Se réfugiant loin du dortoir et loin de ses tortionnaires, Claire trouve dans cette grande demeure à mi-chemin entre Autant en emporte le vent et Les Monstres une étrange petite bande d’exclus aux lourds passés avec qui le courant passe tout de suite et qui ne tarderont pas à devenir des amis dévoués, voire plus si affinités. L’ambiance enjouée et décontractée qui règne dans la maison fait un bien fou à tout le monde. Un contraste bienvenu face à toute la violence du monde extérieur. Et puis c’est bien connu, l’union fait la force. Mais dans une ville comme celle-ci, ça n’est pas forcément suffisant et au fur et à mesure que les choses se corsent pour Claire et ses amis, la noirceur envahit les esprits. Jusqu’à provoquer des actes désespérés et irréfléchis, menant à une scène finale très tendue où rien n’est gagné.

 

L’écriture de Rachel Caine est propre et carrée, jamais transcendante mais tout est réuni pour que la simplicité du style mette en avant une histoire qui se dévore littéralement.
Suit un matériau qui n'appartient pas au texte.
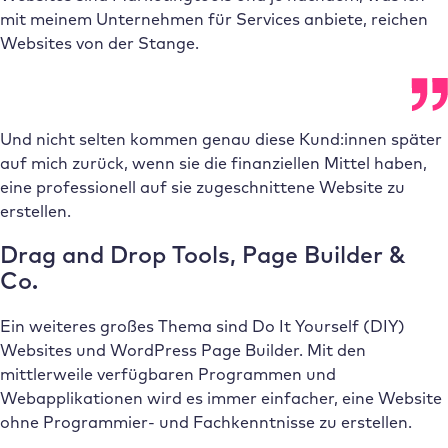
mit meinem Unternehmen für Services anbiete, reichen
Websites von der Stange.
Und nicht selten kommen genau diese Kund:innen später
auf mich zurück, wenn sie die finanziellen Mittel haben,
eine professionell auf sie zugeschnittene Website zu
erstellen.
Drag and Drop Tools, Page Builder &
Co.
Ein weiteres großes Thema sind Do It Yourself (DIY)
Websites und WordPress Page Builder. Mit den
mittlerweile verfügbaren Programmen und
Webapplikationen wird es immer einfacher, eine Website
ohne Programmier- und Fachkenntnisse zu erstellen.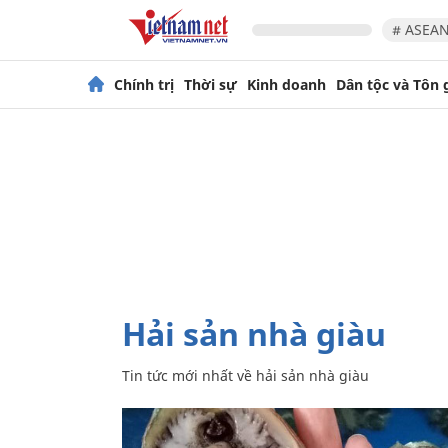
# ASEAN
Chính trị
Thời sự
Kinh doanh
Dân tộc và Tôn 
hải sản nhà giàu
Tin tức mới nhất về
hải sản nhà giàu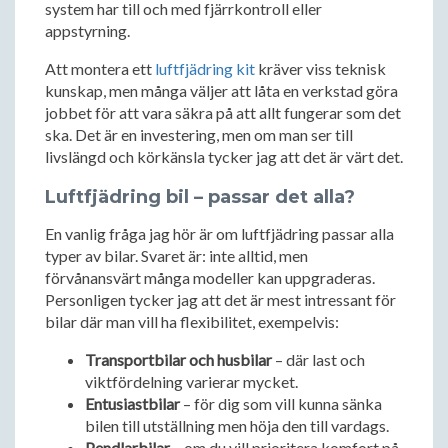
system har till och med fjärrkontroll eller
appstyrning.
Att montera ett
luftfjädring kit
kräver viss teknisk
kunskap, men många väljer att låta en verkstad göra
jobbet för att vara säkra på att allt fungerar som det
ska. Det är en investering, men om man ser till
livslängd och körkänsla tycker jag att det är värt det.
Luftfjädring bil – passar det alla?
En vanlig fråga jag hör är om luftfjädring passar alla
typer av bilar. Svaret är: inte alltid, men
förvånansvärt många modeller kan uppgraderas.
Personligen tycker jag att det är mest intressant för
bilar där man vill ha flexibilitet, exempelvis:
Transportbilar och husbilar
– där last och
viktfördelning varierar mycket.
Entusiastbilar
– för dig som vill kunna sänka
bilen till utställning men höja den till vardags.
Pendlarbilar
– om du vill prioritera komfort på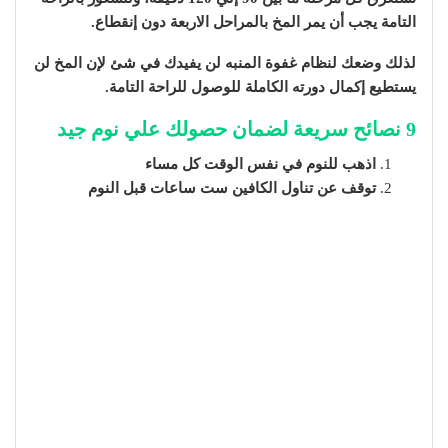
التامة يجب أن يمر المخ بالمراحل الاربعة دون إنقطاع.
لذلك وضعك لنظام غفوة المنبه لن يفيدك في شئ لإن المخ لن
يستطيع إكمال دورته الكاملة للوصول للراحة التامة.
9 نصائح سريعة لضمان حصولك علي نوم جيد
اذهب للنوم في نفس الوقت كل مساء
توقف عن تناول الكافين ست ساعات قبل النوم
Elle donne même l’impression d’être bien plus maîtrisée et plus sombre que celle de Richelle Mead dans son Vampire Academy qui abordait également avec une certaine justesse le thème de l’adolescence. Claire d’ailleurs n’est pas une adolescente typique puisqu’elle entre à l’université avec quelques années d’avance. Elle a beau être très intelligente sur le papier, elle sort à peine du cocon familiale où elle a été un peu trop couvée et elle se jette parfois un peu bêtement dans la gueule du loup pour se prouver à elle-même et aux autres qu’elle peut s’en sortir seule. Elle respire une certaine innocence qui lui va finalement assez bien et ne la rend pas insupportable. Il ne fait pas de doute qu’elle ne pourra que joliment évoluer dans les tomes à venir. Ses acolytes sont tout de suite attachants, Shane et Michael jouant le rôle de grands-frères et Eve celui de la fofolle gothique de service pas bien méchante et souvent rigolote mais dont le masque cache sans doute une personne tout aussi torturée que ses colocataires. Claire n’est donc pas seule au centre du livre même si c’est son point de vue qui nous sert de guide. L’avenir de ses amis nous tient aussi à cœur et dans une ville comme Morganville où le danger guette à chaque coin de rues, on se demande bien comment ils vont faire pour survivre le temps d’une douzaine de tomes (9 actuellement) voire plus. Il y a certainement matière à vouloir en savoir plus en tout cas.